Sunday, November 6, 2011

My Mother's Voice

Do you ever hear your Mother's voice come out of your mouth?  I already sound quite a bit like my Mom, but when I really hear her voice come out of my mouth it freaks me out.  I don't really like it and yet I know it's inevitable.

My Mom and I have been best friends for as long as I can remember.  I can remember very specific life lesson's she taught me along the way.  Some good and a few bad.  Most of the bad things (as in things I knew I would choose to avoid because I watched her do them) were inadvertent.  Despite what my therapist has told me, I feel like I had a pretty good childhood.  I wonder though; was it just 'the thing' to do to pretend you were an orphan?  My brother and I did a lot of this.  We had a blast pretending to live on a ship and try to survive going from island to island or how we would gather enough food to live in a bush in the park behind our street (and close to the community pool so we still had bathroom facilities!  We were not stupid!) 

A total aside here... gosh, I never even considered not being able to go to the bathroom when you need to if you are homeless.  That somehow makes the realization of being homeless even more horrifying!


I went to therapy for a year several years ago.  God and I had done a lot of work on me (and not all of it was done with a 2x4), but I found that there was a wall I kept hitting and couldn't figure out how to deal with it.  I didn't know it at the time but the wall was my Mother.  This would prove to be a very (very) bad year for my Mom.  I'm very sorry that it turned out so poorly for her, but ultimately I have to believe it's for the best.  She is now much happier and living her own life for quite possibly the first time in her entire adult life.  That is certainly a good thing (even if her stupid jerk of a now ex-boyfriend and she just broke up). 

Apparently, others could see what I could not.  I was quite co-dependent when it came to Mother.  I have a need to help people and honestly I'd been trained from a young age to be this kind of person.  This is not a bad thing.  However, when one comes upon people who troll for such easy marks, it can put me at a rather great disadvantage.

As I said, my Mother and I have been best friends for as long as I can remember.  I should mention now that my Mother is also often batshit crazy.  I'm not just saying this though.  Crazy is a family trait and we have our fair share of relatives who have been (or should have been) locked up in institutions.  Maybe it was living so close to states like Kentucky.  I can only blame inbreeding or the like early on.  (You might be a redneck if your family is batshit crazy.)

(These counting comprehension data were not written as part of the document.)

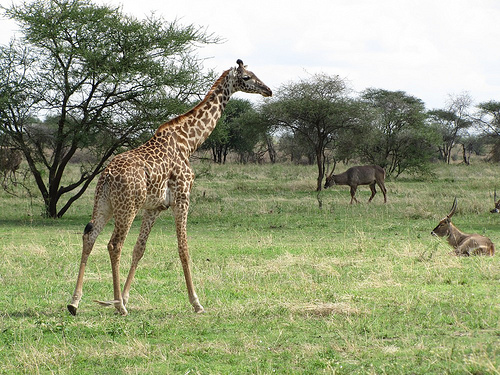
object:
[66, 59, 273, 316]
giraffe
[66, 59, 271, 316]
animal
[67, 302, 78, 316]
tip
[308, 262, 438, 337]
grass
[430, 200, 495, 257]
animal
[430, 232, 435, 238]
nose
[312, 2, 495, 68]
clouds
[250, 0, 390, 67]
sky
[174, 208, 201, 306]
leg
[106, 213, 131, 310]
leg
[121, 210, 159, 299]
leg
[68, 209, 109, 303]
leg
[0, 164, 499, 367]
ground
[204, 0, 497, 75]
cloud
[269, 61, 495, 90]
cloud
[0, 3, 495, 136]
sky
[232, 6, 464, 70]
sky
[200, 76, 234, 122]
neck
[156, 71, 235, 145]
neck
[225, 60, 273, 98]
head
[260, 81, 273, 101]
mouth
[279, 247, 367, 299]
grass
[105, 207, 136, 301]
legs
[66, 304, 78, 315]
hoof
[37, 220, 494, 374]
grass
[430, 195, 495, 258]
animal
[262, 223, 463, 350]
grass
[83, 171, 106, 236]
giraffes tail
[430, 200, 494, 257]
gazelle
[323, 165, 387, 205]
animal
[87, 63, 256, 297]
giraffe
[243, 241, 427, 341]
grassy area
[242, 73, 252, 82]
eye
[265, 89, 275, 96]
nose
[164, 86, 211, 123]
hair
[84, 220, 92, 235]
hair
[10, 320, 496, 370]
grass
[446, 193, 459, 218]
horns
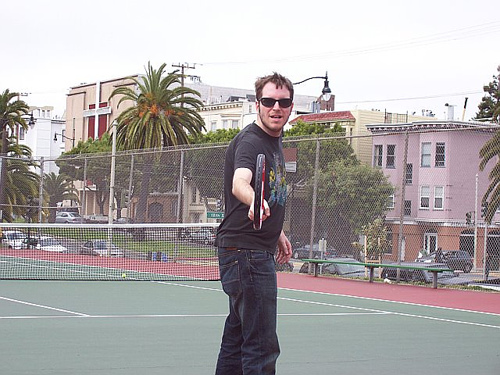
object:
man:
[213, 71, 294, 372]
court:
[0, 126, 500, 375]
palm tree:
[100, 60, 207, 240]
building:
[367, 117, 498, 272]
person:
[431, 245, 447, 265]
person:
[418, 243, 429, 258]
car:
[413, 250, 474, 274]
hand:
[247, 193, 271, 231]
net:
[0, 227, 221, 281]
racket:
[251, 154, 267, 228]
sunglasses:
[257, 96, 294, 109]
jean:
[215, 251, 281, 375]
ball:
[122, 274, 127, 279]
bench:
[304, 256, 452, 289]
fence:
[0, 127, 499, 311]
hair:
[254, 72, 294, 101]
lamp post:
[292, 70, 332, 101]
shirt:
[215, 120, 288, 254]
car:
[299, 257, 377, 280]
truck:
[381, 260, 468, 285]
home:
[62, 64, 499, 265]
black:
[234, 136, 257, 165]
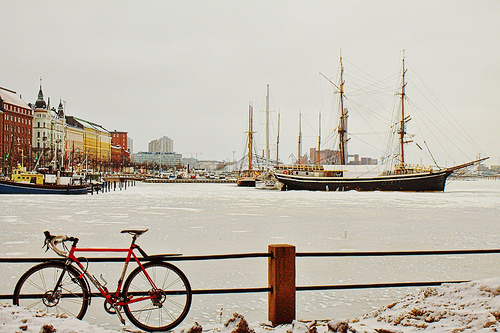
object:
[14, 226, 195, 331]
bike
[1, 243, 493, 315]
fence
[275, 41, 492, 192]
ship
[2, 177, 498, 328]
water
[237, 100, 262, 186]
ship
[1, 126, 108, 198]
ship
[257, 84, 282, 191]
ship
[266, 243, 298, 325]
post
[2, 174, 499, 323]
snow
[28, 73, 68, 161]
building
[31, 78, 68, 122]
spires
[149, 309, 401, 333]
rocks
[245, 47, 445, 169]
masts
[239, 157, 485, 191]
ships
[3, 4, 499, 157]
sky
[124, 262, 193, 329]
tire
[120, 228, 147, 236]
seat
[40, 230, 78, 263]
handle bars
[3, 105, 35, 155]
windows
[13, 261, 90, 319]
wheel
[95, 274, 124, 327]
pedals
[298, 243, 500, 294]
cables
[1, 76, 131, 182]
buildings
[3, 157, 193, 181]
pier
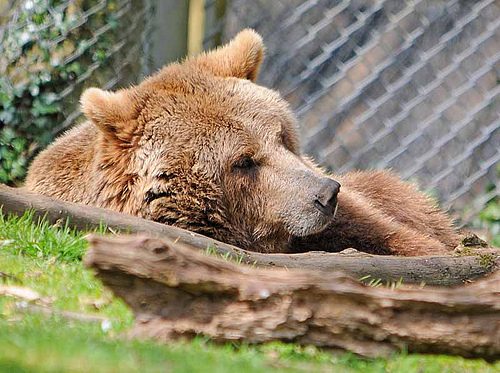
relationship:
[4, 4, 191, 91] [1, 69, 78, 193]
fence in bush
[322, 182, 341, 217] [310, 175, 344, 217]
part of nose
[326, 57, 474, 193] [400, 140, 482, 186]
part of mesh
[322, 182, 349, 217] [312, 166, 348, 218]
part of nose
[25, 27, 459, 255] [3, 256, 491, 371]
bear laying on ground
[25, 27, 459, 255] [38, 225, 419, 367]
bear laying on ground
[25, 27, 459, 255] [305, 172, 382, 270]
bear with nose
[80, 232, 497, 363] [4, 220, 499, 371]
log laying on ground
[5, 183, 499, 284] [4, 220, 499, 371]
branch laying on ground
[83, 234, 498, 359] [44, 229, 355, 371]
wood on ground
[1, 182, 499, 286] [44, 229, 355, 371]
wood on ground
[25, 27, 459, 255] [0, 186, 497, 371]
bear resting on ground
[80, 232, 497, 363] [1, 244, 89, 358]
log on ground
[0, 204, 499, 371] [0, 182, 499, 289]
grass under log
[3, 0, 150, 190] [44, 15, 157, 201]
bush behind fence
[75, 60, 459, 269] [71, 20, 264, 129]
bear has ears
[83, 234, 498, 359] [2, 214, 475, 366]
wood in grass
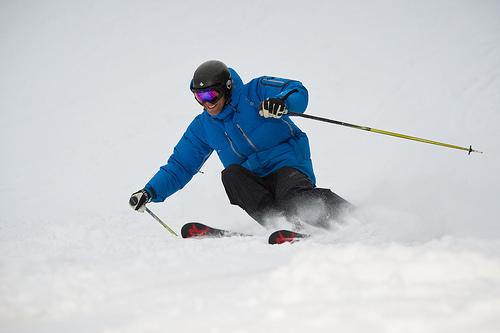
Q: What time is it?
A: Daytime.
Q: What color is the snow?
A: White.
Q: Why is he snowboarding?
A: For fun.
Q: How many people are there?
A: One.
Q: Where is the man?
A: On a ski slope.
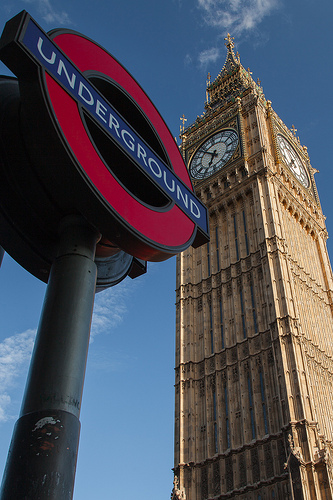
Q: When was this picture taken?
A: Daytime.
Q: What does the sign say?
A: UNDERGROUND.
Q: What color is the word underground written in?
A: White.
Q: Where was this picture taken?
A: London.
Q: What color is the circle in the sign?
A: Red.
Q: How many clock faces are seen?
A: 2.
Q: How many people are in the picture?
A: None.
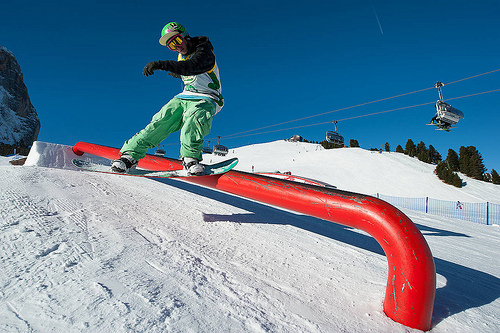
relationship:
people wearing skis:
[433, 105, 464, 128] [420, 117, 455, 138]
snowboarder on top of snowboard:
[109, 20, 226, 177] [122, 152, 242, 180]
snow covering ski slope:
[86, 235, 177, 291] [2, 140, 484, 330]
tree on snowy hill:
[346, 136, 362, 148] [333, 153, 401, 190]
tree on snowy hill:
[427, 142, 441, 164] [333, 153, 401, 190]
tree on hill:
[346, 136, 362, 148] [200, 137, 495, 332]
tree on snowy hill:
[346, 136, 362, 148] [0, 138, 499, 333]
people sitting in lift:
[432, 115, 456, 133] [425, 81, 462, 128]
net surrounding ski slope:
[405, 192, 497, 223] [369, 167, 498, 212]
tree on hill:
[346, 136, 362, 148] [216, 139, 498, 214]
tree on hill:
[346, 136, 362, 148] [203, 139, 498, 208]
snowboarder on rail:
[107, 17, 233, 181] [235, 168, 440, 326]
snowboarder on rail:
[109, 20, 226, 177] [72, 140, 438, 332]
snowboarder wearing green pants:
[109, 20, 226, 177] [115, 97, 213, 166]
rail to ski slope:
[72, 140, 438, 332] [2, 140, 484, 330]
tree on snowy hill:
[382, 140, 391, 155] [0, 138, 499, 333]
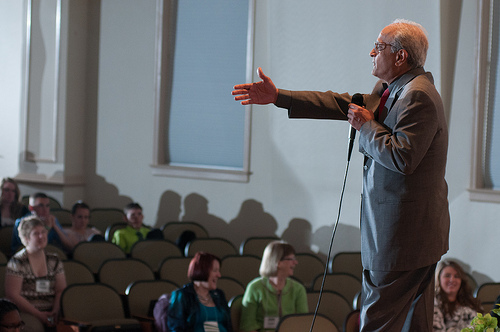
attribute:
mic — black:
[339, 91, 369, 167]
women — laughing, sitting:
[187, 248, 300, 295]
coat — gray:
[360, 96, 437, 267]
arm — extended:
[229, 60, 354, 133]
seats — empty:
[82, 240, 184, 274]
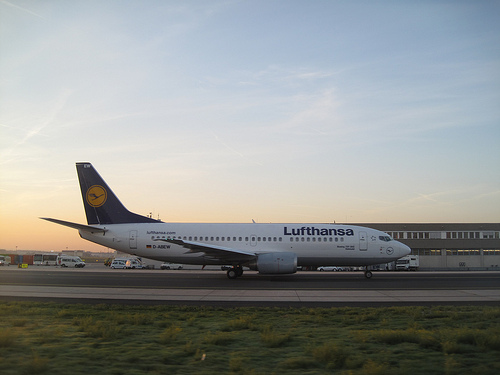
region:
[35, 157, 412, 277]
a Lufthansa plane on the runway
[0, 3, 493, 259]
a sky behind the airport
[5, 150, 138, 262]
a sunset behind the airport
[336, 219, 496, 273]
a building behind the plane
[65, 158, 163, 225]
the tail is blue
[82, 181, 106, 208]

My Mother is also a major depressive.  For those of you unfamiliar with this term, it means that my mother is what some might call uni-polar.  She gets depressed.  Very depressed.  Depressed as in she was once in bed so long she suffered from Vitamin D deficiency depressed.  This is not fun.  For her or anybody else.

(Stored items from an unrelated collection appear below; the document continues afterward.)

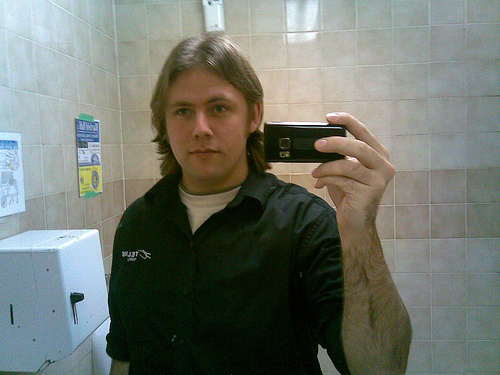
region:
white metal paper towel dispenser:
[5, 193, 139, 371]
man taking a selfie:
[94, 42, 424, 367]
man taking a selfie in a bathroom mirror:
[13, 19, 475, 370]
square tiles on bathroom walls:
[422, 150, 499, 280]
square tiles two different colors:
[404, 113, 496, 272]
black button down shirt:
[98, 177, 378, 371]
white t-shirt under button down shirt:
[150, 159, 267, 251]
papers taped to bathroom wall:
[8, 104, 126, 228]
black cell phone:
[255, 105, 362, 167]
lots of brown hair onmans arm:
[328, 233, 420, 365]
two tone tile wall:
[4, 3, 496, 373]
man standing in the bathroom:
[101, 32, 415, 371]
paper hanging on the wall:
[72, 115, 104, 197]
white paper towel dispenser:
[1, 226, 107, 373]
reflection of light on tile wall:
[280, 0, 324, 45]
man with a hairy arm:
[106, 34, 415, 372]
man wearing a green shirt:
[103, 34, 413, 371]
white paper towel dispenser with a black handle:
[0, 226, 107, 373]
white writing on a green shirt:
[113, 246, 155, 261]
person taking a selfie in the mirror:
[88, 21, 431, 364]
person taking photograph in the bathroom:
[11, 24, 457, 351]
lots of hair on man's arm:
[342, 226, 409, 365]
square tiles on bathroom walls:
[397, 35, 482, 259]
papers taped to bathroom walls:
[5, 99, 119, 226]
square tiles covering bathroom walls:
[409, 106, 490, 255]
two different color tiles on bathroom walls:
[415, 129, 497, 271]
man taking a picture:
[83, 36, 430, 370]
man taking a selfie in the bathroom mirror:
[91, 30, 426, 366]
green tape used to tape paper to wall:
[79, 104, 98, 124]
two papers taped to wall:
[4, 98, 111, 222]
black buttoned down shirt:
[85, 165, 369, 370]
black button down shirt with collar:
[92, 169, 359, 367]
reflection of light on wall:
[274, 3, 336, 50]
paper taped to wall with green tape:
[65, 108, 112, 207]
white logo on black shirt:
[104, 228, 166, 285]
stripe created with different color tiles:
[422, 118, 498, 250]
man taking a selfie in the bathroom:
[87, 28, 387, 365]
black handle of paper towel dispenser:
[55, 281, 97, 313]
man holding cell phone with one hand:
[242, 63, 441, 216]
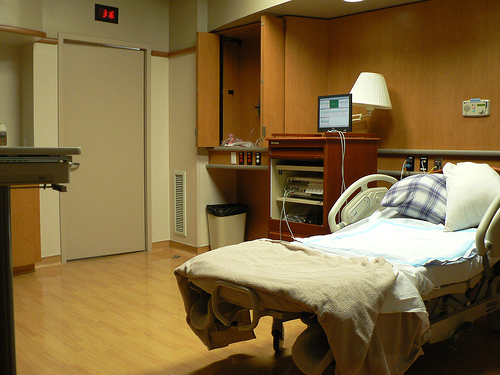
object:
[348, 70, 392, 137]
lamp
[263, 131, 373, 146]
shelf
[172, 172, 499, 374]
bed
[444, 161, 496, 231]
white pillow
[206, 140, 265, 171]
shelf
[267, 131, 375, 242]
dresser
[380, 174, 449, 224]
pillow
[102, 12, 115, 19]
number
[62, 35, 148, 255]
door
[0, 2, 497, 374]
room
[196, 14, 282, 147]
cabinet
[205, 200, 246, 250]
bag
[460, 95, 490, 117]
control box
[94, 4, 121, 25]
clock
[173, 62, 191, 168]
wall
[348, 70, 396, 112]
lamp shade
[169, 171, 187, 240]
vent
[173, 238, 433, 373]
blanket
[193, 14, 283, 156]
doors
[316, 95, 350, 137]
monitor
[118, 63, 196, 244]
wall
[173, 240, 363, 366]
foot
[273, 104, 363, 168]
shelf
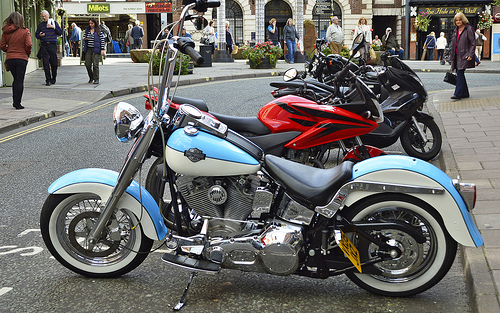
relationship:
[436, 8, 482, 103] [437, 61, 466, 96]
woman holding purse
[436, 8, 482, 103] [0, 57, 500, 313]
woman on ground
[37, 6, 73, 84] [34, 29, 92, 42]
pepole are holding phones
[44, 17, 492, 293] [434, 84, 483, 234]
motorbikes parked at sidewalk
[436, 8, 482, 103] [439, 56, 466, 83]
woman carrying bag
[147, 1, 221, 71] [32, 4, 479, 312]
handlebars on a motorcycle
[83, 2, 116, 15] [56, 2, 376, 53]
sign on building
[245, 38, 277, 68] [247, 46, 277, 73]
flowers in pot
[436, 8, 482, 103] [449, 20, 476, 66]
woman wearing jacket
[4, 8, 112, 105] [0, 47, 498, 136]
people walking on sidewalk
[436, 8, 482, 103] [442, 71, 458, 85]
woman carrying bag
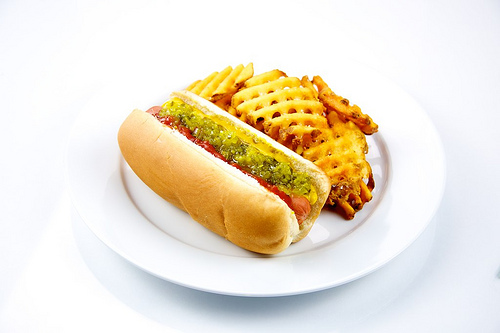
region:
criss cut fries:
[238, 53, 375, 167]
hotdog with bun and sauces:
[125, 111, 306, 256]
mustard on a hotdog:
[168, 104, 309, 207]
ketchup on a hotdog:
[165, 92, 305, 228]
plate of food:
[27, 14, 367, 331]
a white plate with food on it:
[64, 40, 489, 316]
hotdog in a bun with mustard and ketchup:
[139, 80, 326, 277]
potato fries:
[212, 35, 394, 183]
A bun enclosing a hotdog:
[131, 98, 324, 248]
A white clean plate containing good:
[22, 38, 434, 328]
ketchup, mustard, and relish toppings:
[153, 96, 328, 203]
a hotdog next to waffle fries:
[101, 66, 382, 256]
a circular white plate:
[59, 61, 471, 306]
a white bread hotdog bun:
[112, 107, 294, 252]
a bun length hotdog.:
[123, 84, 317, 239]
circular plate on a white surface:
[26, 23, 466, 318]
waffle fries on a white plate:
[205, 39, 464, 226]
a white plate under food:
[65, 52, 457, 313]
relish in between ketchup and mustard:
[153, 97, 332, 224]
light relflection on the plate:
[295, 150, 457, 267]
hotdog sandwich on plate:
[122, 54, 309, 308]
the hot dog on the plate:
[118, 87, 322, 252]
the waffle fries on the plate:
[193, 62, 377, 207]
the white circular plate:
[66, 50, 448, 297]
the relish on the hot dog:
[172, 107, 204, 127]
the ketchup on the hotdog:
[181, 129, 194, 142]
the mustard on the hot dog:
[225, 125, 242, 137]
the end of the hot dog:
[292, 197, 311, 222]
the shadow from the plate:
[171, 290, 328, 318]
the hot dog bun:
[121, 102, 332, 250]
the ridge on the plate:
[133, 207, 180, 250]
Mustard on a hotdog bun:
[211, 114, 242, 133]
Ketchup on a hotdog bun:
[192, 140, 216, 153]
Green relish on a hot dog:
[183, 113, 313, 195]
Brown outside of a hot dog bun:
[121, 118, 281, 250]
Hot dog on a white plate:
[116, 97, 328, 254]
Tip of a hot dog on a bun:
[293, 195, 311, 227]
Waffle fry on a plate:
[303, 126, 373, 204]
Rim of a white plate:
[185, 247, 327, 297]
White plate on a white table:
[413, 82, 497, 294]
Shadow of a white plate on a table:
[184, 292, 360, 324]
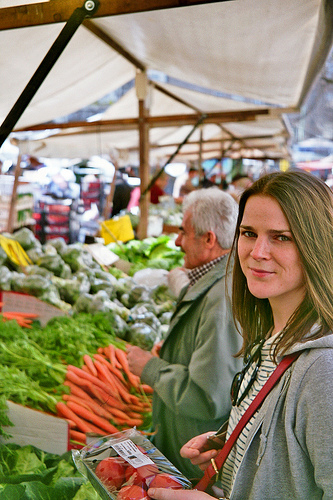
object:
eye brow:
[178, 226, 185, 231]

When I think back now, I wonder how bad it would have been to have just kept things the way they were.  Would it have killed me or my marriage?  Who knows.  But with the help of my therapist, I drew some boundaries that were not overly appreciated by my Mom.  She kind of had a nervous breakdown; which I do honestly feel bad about (but I need to refer you back to my comment about her being crazy and that I was honestly trying to be a better me at the time).  Initially, I thought the therapist was just trying to do the whole "blame your parents" thing, but I finally realized he really wasn't trying to get me to blame anybody.  He just wanted me to realize that I had been trained to be codependent -- especially for my Mother and that was not fair to me, or my husband, or my kids.

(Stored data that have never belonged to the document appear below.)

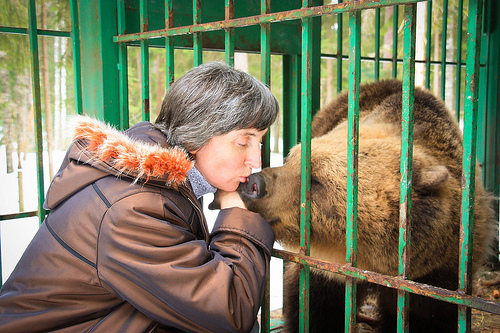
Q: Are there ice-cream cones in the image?
A: No, there are no ice-cream cones.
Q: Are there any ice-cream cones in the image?
A: No, there are no ice-cream cones.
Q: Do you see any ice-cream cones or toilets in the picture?
A: No, there are no ice-cream cones or toilets.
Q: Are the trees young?
A: Yes, the trees are young.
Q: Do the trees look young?
A: Yes, the trees are young.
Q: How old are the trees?
A: The trees are young.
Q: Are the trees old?
A: No, the trees are young.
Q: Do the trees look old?
A: No, the trees are young.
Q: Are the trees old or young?
A: The trees are young.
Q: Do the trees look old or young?
A: The trees are young.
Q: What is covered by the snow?
A: The ground is covered by the snow.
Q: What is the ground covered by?
A: The ground is covered by the snow.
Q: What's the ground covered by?
A: The ground is covered by the snow.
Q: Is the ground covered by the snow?
A: Yes, the ground is covered by the snow.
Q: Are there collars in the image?
A: Yes, there is a collar.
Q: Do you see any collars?
A: Yes, there is a collar.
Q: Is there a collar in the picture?
A: Yes, there is a collar.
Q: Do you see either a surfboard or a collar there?
A: Yes, there is a collar.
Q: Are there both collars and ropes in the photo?
A: No, there is a collar but no ropes.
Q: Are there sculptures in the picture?
A: No, there are no sculptures.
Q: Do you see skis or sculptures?
A: No, there are no sculptures or skis.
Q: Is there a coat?
A: Yes, there is a coat.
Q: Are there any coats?
A: Yes, there is a coat.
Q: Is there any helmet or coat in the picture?
A: Yes, there is a coat.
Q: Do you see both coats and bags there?
A: No, there is a coat but no bags.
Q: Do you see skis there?
A: No, there are no skis.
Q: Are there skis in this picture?
A: No, there are no skis.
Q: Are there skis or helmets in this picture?
A: No, there are no skis or helmets.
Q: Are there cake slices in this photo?
A: No, there are no cake slices.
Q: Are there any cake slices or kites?
A: No, there are no cake slices or kites.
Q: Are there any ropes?
A: No, there are no ropes.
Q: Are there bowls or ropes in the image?
A: No, there are no ropes or bowls.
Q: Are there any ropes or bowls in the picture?
A: No, there are no ropes or bowls.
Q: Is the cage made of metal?
A: Yes, the cage is made of metal.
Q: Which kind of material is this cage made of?
A: The cage is made of metal.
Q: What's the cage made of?
A: The cage is made of metal.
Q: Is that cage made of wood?
A: No, the cage is made of metal.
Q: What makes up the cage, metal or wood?
A: The cage is made of metal.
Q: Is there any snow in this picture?
A: Yes, there is snow.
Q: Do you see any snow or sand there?
A: Yes, there is snow.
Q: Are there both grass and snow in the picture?
A: No, there is snow but no grass.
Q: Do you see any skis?
A: No, there are no skis.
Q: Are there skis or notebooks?
A: No, there are no skis or notebooks.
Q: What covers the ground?
A: The snow covers the ground.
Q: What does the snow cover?
A: The snow covers the ground.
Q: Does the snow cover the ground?
A: Yes, the snow covers the ground.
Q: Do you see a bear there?
A: Yes, there is a bear.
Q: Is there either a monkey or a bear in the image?
A: Yes, there is a bear.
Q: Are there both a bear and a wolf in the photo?
A: No, there is a bear but no wolves.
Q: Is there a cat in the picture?
A: No, there are no cats.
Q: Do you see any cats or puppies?
A: No, there are no cats or puppies.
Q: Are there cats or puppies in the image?
A: No, there are no cats or puppies.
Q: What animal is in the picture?
A: The animal is a bear.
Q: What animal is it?
A: The animal is a bear.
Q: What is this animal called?
A: That is a bear.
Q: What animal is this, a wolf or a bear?
A: That is a bear.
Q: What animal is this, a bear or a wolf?
A: That is a bear.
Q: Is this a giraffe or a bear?
A: This is a bear.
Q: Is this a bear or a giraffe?
A: This is a bear.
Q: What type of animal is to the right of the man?
A: The animal is a bear.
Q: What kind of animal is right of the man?
A: The animal is a bear.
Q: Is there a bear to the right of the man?
A: Yes, there is a bear to the right of the man.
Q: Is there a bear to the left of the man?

Unfortunately, this process turned out to be kind of ugly.  My Mother became extremely abusive when I took a step or two back from her.  I didn't do any of the things you might imagine.  I didn't tell her "it was all her fault."  I didn't yell or blame her in any way.  I simply tried to create some boundaries.  Honestly, I don't remember much of it now because much of what happened is eclipsed in my memory by some pretty mean and angry emails, a lot of yelling and ultimately being told that I am overweight because of my guilt for how I treat my Mother (seriously, this is just pregnancy/baby weight I need to loose.  That my baby is now almost 12 is inconsequential).  Most of the things my Mom threw my way were just delusion.  However, it's hard to argue effectively with crazy.  So, I kept to my side of the boundary line I'd drawn.  Most of the time, I didn't respond with anything more than, "I'm sorry you feel this way, I hope you are feeling better soon."  I'm sure this really made her angry, but it worked for me.  I did respond in a way that would have been far more satisfying and ultimately might have ruined our relationship forever... I just sent these emails to my best friend at the time instead of to her.  We ended up having a good laugh about it all, which in all the stress, I greatly needed.

I guess Mom and I have reached out peace over the past few years.  It's good to have that back and probably better that there are some boundaries there now.  Who would have guessed boundaries are so important in life?  I see how few of them I have and how that impacts my own expectations of complete exposure and sharing without holding anything back in other relationships in my life.  I am probably a Princess or Queen of TMI when I think about it. 

I'm going with... 'at least I'm entertaining."